Il “tormentone” di via Mercatovecchio torna a colpire le giornate udinesi con un ritornello che da oltre quarant’anni, tiene ostaggio di un gruppetto di commercianti, sempre quelli del resto, l’intera città. Addossare alla mancata circolazione delle auto la crisi del commercio nel centro non solo si rivela miope, ma evita anche una serena analisi autocritica sulla politica fin qui seguita dei prezzi, degli affitti dei negozi, sull’innovazione d’iniziative e promozioni.
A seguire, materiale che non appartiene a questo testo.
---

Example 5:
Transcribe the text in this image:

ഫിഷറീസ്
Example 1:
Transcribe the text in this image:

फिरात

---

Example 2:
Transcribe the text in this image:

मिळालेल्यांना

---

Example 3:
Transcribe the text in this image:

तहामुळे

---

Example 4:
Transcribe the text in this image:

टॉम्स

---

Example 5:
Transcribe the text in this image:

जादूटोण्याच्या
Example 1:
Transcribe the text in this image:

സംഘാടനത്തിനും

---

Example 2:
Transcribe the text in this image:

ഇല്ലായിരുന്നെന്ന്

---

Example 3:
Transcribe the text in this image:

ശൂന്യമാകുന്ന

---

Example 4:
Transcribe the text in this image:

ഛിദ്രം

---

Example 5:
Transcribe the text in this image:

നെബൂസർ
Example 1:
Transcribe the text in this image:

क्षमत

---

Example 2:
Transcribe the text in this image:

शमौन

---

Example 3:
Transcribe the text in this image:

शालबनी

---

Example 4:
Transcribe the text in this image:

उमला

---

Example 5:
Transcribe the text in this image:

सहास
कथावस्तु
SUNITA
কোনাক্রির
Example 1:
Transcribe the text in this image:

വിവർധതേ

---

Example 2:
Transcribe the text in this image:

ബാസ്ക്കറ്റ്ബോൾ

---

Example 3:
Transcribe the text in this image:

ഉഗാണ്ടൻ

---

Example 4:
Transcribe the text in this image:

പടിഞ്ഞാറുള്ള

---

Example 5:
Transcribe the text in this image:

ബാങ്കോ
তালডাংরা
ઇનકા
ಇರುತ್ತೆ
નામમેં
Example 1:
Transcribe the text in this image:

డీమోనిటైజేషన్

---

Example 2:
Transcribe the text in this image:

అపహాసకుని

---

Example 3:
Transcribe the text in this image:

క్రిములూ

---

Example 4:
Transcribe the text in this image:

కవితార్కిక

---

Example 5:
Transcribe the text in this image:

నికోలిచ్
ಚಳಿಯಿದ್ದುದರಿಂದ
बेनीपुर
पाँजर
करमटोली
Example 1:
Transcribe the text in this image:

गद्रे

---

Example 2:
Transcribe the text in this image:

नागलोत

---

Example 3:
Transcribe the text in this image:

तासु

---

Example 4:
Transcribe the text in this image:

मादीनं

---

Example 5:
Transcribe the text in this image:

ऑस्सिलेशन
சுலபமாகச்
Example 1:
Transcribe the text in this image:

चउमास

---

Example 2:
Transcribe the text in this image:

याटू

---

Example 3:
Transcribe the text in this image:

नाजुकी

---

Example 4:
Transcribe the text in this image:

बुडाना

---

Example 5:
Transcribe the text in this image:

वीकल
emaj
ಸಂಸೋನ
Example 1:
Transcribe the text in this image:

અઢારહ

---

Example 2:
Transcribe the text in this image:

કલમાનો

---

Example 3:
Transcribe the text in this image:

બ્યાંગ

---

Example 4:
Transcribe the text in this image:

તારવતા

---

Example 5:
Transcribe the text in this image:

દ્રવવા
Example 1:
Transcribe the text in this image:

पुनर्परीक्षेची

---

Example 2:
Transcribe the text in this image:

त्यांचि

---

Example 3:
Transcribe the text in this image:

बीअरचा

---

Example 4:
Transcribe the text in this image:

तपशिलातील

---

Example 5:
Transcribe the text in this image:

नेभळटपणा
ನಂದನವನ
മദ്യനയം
Dovrebbe suonare come campanello d’allarme invece il fatto che marchi “must” come Zara, H&M abbiano scelto di aprire i loro punti vendita proprio in piena zona pedonale, in prossimità di quella galleria Bardelli divenuta il nuovo punto emporiale di Udine. La riapertura al traffico, ipotizzata dal sindaco Fontanini per compiacere e compensare l’appoggio elettorale, più di facciata che di sostanza, rischia di trasformarsi in un micidiale autogol per la città. Non si tratta più di una battaglia ideologica contro la passata giunta Honsell e la sua sciagurata pietra piacentina, progetto bocciato, prima che dal Tar, dalla forte contrarietà della cittadinanza che mai ha però messo in discussione o previsto passi indietro nella pedonalizzazione del centro storico: una certezza e una priorità ambientale in tutte le città del mondo civile. La campagna elettorale è finita, si provi, con serietà e competenza, ad affrontare in sede delle commissioni consiliari del Comune, la nostra proposta relativa al tram elettrico in funzione dalla Stazione ai Rizzi. Un progetto strategico, che consentirebbe a Udine di porsi al livello di importanti città europee, con dimensioni simili alla nostra e che, grazie a questa scelta, hanno risolto i problemi della viabilità e rivitalizzato, anche dal punto di vista commerciale, le zone percorse dalla linea.